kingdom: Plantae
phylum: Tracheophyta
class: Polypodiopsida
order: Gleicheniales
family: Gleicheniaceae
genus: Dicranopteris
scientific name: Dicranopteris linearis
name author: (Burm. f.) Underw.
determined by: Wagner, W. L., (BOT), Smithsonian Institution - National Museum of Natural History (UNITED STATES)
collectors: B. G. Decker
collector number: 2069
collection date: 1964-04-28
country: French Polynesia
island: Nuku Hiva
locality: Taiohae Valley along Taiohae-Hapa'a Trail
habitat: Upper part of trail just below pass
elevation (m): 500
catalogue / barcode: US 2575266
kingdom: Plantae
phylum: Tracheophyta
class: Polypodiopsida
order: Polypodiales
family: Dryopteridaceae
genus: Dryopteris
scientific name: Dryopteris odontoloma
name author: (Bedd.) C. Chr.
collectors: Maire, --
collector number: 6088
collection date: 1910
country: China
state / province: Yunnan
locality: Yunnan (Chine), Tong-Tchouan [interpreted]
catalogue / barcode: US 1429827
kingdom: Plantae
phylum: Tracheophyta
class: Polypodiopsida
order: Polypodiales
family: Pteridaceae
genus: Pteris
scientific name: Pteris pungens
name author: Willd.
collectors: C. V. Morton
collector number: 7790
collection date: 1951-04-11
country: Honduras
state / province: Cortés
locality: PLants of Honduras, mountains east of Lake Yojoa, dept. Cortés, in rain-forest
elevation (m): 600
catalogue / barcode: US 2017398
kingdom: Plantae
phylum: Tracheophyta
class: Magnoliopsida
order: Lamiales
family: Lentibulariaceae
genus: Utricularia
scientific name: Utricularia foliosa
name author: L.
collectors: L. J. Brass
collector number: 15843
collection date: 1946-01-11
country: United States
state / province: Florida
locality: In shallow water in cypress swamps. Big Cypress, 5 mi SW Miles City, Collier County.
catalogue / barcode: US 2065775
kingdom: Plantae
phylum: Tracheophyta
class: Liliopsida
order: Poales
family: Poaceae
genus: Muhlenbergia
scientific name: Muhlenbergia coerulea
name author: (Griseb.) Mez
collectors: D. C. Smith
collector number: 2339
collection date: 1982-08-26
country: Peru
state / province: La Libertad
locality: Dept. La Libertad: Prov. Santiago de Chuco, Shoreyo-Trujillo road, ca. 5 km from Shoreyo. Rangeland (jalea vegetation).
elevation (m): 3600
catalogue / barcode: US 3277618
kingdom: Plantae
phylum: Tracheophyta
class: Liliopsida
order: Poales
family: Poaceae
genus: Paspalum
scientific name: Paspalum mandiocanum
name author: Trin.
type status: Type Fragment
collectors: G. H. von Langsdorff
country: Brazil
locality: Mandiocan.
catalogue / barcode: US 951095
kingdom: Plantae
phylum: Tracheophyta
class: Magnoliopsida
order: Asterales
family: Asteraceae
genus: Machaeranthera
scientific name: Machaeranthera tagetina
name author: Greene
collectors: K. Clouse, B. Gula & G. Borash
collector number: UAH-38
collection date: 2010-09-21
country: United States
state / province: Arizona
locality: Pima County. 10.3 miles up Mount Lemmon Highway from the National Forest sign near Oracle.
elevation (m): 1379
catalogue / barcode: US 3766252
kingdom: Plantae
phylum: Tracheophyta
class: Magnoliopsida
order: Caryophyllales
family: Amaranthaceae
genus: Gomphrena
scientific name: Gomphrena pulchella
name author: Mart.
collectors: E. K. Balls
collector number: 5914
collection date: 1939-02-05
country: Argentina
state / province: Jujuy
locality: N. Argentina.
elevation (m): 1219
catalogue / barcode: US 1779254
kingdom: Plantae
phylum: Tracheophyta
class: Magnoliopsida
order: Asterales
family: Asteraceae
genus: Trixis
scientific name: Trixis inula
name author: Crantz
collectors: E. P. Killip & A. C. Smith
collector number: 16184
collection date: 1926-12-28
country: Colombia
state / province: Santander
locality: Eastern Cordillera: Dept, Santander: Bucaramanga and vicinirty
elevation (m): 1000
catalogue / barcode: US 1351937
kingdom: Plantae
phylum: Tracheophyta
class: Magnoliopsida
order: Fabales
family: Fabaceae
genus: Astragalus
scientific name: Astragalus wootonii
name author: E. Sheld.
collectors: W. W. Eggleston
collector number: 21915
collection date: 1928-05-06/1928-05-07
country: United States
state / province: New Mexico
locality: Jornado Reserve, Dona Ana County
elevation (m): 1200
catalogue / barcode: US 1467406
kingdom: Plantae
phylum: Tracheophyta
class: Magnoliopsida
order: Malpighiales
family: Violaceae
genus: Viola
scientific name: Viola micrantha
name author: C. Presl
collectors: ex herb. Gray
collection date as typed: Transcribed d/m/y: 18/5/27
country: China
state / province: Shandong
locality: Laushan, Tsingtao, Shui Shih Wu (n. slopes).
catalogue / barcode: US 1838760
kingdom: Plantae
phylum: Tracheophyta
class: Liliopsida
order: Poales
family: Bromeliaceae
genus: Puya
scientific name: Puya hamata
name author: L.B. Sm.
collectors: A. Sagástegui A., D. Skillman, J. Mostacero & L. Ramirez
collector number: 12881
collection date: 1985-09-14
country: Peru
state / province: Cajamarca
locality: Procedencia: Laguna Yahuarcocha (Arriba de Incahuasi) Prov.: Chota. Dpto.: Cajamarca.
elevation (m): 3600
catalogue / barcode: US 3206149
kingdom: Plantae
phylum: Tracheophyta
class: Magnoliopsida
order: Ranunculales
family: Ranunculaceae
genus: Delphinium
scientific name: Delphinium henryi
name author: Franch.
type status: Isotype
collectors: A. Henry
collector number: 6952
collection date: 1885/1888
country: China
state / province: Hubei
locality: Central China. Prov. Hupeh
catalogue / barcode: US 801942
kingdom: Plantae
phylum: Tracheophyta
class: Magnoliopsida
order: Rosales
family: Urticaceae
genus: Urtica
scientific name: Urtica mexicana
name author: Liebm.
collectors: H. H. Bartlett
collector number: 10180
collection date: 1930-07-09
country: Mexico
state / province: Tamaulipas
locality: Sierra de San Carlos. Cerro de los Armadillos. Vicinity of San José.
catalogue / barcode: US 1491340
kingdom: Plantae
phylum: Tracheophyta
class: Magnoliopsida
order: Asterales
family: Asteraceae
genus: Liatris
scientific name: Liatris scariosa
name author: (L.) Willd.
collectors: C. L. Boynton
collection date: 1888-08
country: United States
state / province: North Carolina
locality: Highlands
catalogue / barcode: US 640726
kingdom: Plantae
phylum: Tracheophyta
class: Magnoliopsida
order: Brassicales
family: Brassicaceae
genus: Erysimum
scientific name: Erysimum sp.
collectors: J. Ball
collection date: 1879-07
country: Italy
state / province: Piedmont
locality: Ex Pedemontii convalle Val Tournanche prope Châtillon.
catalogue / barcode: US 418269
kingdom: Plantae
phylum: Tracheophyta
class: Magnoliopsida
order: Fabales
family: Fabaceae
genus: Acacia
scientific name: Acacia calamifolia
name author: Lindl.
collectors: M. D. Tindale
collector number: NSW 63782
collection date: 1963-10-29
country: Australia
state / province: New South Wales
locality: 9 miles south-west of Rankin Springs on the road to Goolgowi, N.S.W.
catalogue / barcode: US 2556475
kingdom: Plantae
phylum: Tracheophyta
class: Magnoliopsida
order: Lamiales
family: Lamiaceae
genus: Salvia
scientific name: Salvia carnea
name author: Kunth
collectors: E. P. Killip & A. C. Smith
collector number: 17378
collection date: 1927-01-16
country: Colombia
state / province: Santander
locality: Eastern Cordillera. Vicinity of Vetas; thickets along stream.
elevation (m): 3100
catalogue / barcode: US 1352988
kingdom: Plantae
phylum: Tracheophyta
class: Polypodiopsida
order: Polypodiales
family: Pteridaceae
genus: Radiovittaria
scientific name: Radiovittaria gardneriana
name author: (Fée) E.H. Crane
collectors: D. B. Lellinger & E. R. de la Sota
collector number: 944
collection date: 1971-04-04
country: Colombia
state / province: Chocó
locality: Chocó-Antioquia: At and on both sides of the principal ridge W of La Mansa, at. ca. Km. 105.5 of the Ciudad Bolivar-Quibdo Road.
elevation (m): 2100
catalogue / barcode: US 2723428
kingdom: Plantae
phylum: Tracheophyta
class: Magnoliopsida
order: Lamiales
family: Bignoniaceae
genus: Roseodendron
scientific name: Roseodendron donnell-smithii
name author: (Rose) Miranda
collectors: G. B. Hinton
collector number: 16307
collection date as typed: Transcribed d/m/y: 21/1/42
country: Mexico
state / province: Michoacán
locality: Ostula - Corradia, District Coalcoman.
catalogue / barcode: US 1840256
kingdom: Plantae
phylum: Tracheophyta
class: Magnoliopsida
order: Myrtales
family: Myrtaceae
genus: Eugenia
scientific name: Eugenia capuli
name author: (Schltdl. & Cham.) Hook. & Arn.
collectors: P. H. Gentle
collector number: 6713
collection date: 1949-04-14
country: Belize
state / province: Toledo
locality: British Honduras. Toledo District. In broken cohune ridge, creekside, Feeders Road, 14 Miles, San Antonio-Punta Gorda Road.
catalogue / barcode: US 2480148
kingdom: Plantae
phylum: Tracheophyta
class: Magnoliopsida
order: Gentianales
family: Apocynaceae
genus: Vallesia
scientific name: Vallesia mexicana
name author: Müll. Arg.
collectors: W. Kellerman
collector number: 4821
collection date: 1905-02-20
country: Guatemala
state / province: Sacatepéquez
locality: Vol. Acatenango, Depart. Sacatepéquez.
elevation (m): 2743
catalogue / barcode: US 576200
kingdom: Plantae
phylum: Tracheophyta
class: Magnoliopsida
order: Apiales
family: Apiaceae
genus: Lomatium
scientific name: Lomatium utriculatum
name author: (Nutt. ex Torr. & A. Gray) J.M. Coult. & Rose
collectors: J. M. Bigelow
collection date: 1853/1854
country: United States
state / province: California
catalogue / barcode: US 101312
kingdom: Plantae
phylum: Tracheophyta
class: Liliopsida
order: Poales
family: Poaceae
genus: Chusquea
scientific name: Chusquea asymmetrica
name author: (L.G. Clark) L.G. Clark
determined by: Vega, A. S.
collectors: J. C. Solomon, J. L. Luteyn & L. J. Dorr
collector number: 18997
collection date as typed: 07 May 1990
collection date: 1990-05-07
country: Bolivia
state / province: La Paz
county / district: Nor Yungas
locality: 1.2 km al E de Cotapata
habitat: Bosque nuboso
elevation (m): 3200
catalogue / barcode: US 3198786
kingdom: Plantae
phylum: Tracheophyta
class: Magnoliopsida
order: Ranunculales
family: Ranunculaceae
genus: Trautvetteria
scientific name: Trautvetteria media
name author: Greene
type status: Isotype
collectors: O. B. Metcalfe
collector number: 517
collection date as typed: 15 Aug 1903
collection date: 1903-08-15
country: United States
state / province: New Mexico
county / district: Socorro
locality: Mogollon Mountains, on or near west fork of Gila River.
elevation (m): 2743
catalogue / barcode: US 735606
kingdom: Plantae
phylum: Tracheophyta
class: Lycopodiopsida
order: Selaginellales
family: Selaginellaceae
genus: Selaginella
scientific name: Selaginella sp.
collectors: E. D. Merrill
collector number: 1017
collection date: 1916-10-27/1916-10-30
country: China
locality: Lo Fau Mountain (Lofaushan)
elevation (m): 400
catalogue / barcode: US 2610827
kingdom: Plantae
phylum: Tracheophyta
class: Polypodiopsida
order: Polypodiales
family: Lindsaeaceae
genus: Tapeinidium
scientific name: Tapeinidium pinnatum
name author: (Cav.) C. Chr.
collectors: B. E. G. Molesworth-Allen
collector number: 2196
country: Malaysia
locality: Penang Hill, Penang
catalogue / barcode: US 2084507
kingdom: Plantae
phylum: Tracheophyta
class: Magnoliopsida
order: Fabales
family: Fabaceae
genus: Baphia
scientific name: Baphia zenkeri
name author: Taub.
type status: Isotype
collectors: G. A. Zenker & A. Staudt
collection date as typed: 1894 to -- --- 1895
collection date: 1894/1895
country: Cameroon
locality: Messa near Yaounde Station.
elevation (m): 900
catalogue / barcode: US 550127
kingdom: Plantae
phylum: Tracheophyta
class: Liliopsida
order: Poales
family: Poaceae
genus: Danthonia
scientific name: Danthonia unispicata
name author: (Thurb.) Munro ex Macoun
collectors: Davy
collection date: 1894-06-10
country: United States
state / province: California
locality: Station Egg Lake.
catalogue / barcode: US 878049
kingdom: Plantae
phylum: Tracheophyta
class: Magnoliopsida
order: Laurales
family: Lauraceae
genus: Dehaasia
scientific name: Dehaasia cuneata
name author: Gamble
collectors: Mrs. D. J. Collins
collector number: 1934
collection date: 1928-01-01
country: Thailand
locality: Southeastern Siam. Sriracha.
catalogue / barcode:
——
The request:
Take the part of the items that opens with the line containing "collection date: 1885/1888" and closes with the line containing "state / province: Chocó". Rewrite only those lines with every "collectors" changed to "collected by" and everything else left as it stands.

Answer for this exercise:
collection date: 1885/1888
country: China
state / province: Hubei
locality: Central China. Prov. Hupeh
catalogue / barcode: US 801942
kingdom: Plantae
phylum: Tracheophyta
class: Magnoliopsida
order: Rosales
family: Urticaceae
genus: Urtica
scientific name: Urtica mexicana
name author: Liebm.
collected by: H. H. Bartlett
collector number: 10180
collection date: 1930-07-09
country: Mexico
state / province: Tamaulipas
locality: Sierra de San Carlos. Cerro de los Armadillos. Vicinity of San José.
catalogue / barcode: US 1491340
kingdom: Plantae
phylum: Tracheophyta
class: Magnoliopsida
order: Asterales
family: Asteraceae
genus: Liatris
scientific name: Liatris scariosa
name author: (L.) Willd.
collected by: C. L. Boynton
collection date: 1888-08
country: United States
state / province: North Carolina
locality: Highlands
catalogue / barcode: US 640726
kingdom: Plantae
phylum: Tracheophyta
class: Magnoliopsida
order: Brassicales
family: Brassicaceae
genus: Erysimum
scientific name: Erysimum sp.
collected by: J. Ball
collection date: 1879-07
country: Italy
state / province: Piedmont
locality: Ex Pedemontii convalle Val Tournanche prope Châtillon.
catalogue / barcode: US 418269
kingdom: Plantae
phylum: Tracheophyta
class: Magnoliopsida
order: Fabales
family: Fabaceae
genus: Acacia
scientific name: Acacia calamifolia
name author: Lindl.
collected by: M. D. Tindale
collector number: NSW 63782
collection date: 1963-10-29
country: Australia
state / province: New South Wales
locality: 9 miles south-west of Rankin Springs on the road to Goolgowi, N.S.W.
catalogue / barcode: US 2556475
kingdom: Plantae
phylum: Tracheophyta
class: Magnoliopsida
order: Lamiales
family: Lamiaceae
genus: Salvia
scientific name: Salvia carnea
name author: Kunth
collected by: E. P. Killip & A. C. Smith
collector number: 17378
collection date: 1927-01-16
country: Colombia
state / province: Santander
locality: Eastern Cordillera. Vicinity of Vetas; thickets along stream.
elevation (m): 3100
catalogue / barcode: US 1352988
kingdom: Plantae
phylum: Tracheophyta
class: Polypodiopsida
order: Polypodiales
family: Pteridaceae
genus: Radiovittaria
scientific name: Radiovittaria gardneriana
name author: (Fée) E.H. Crane
collected by: D. B. Lellinger & E. R. de la Sota
collector number: 944
collection date: 1971-04-04
country: Colombia
state / province: Chocó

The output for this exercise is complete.